Friday, March 16, 2007

M Theory Lesson 26

In Bar-Natan's introduction to Khovanov homology he draws the parity cube based on the (left handed) trefoil smoothings, discussed in the last lesson. The indices of the cube correspond to a crossing of the knot. Recall that these knot crossings also correspond to the three squares in the 2-dimensional K4 Stasheff polytope of 9 sides. The interior of this polytope tiled the real moduli of the six punctured Riemann sphere.

We can therefore think of these knot crossings as being embedded in a canonical manner in the real moduli space. That is, one crossing for each generation of the particle zoo. The trefoil knot traces out a loop through these idempotents. The non-planarity of knots is thus associated with the non-planarity of complexification in the tiling of moduli.

But we need to get to quaternions and octonions before all this makes sense. Just remember that the numbers don't get put in by hand. They always come from diagrams. Bar-Natan points out that integers can come from Khovanov morphisms for empty links.

3 Comments:

Blogger nige said...

"We can therefore think of these knot crossings as being embedded in a canonical manner in the real moduli space. That is, one crossing for each generation of the particle zoo."

It's good to see a mention of particle physics in a post about M-theory! Seriously, I hope you will deal with how leptons, quarks and neutrinos specifically arise from string vibrations at some point, or is this difficult to say because of the landscape? From popular accounts of M-theory, the impression given is that it predicts gravitation and the Standard Model, although there are some details to fill in, like masses. However, maybe the problem is much worse. Is there any specific evidence that M-theory accounts for chiral symmetry in the standard model?

What exactly does M-theory say about the standard model? Does it say anything at all? How far does the landscape problem go to prevent the particle physics predictions of M-theory being realized? Can anyone say anything definite about the Standard Model using M-theory, or is it completely impossible? I.e., general relativity gives some predictions which are independent of its cosmological landscape.

Gravitational redshift and time-dilation are for practical purposes independent of the small cosmological constant, etc.

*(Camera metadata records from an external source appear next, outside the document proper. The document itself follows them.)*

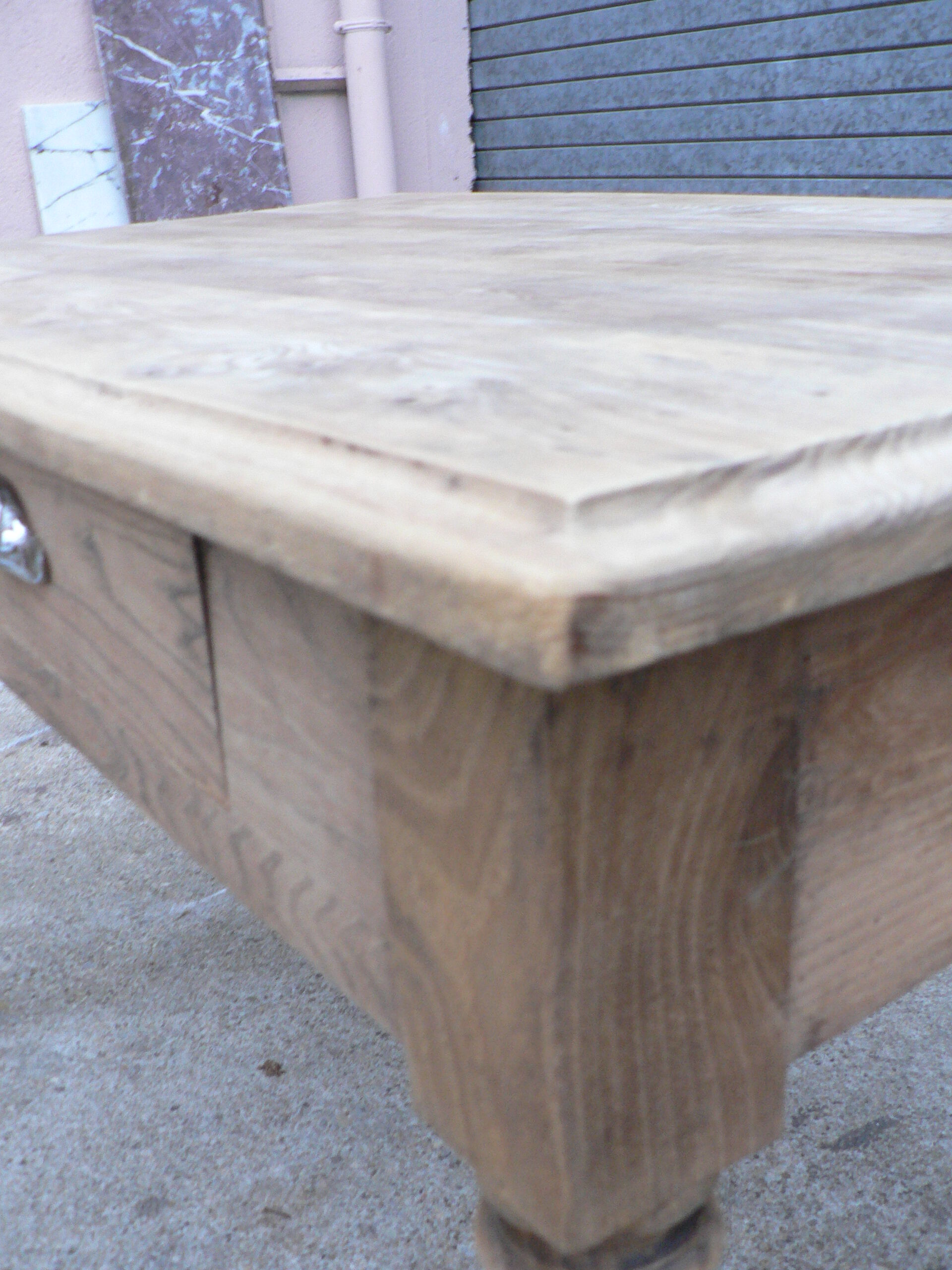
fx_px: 1320
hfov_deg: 39.7
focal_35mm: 36
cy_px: 635
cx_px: 476
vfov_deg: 51.4
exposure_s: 1/20
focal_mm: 6
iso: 200
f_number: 2.8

Unless M-theory specifies that electrons and muons are distinguished due to so-and-so types of vibration, I don't see how M-theory excites any interest. Does it at least say how many generations (3) the standard model has?

March 16, 2007 11:51 PM  
Blogger Kea said...

...arise from string vibrations...

Dear Nigel! Our version of M theory is not about strings. But we call it that because the name seems apt.

March 17, 2007 10:08 AM  
Blogger nige said...

Thanks! It will be interesting to see where this M-theory ends up. Hopefully it will be more successful than the last one was.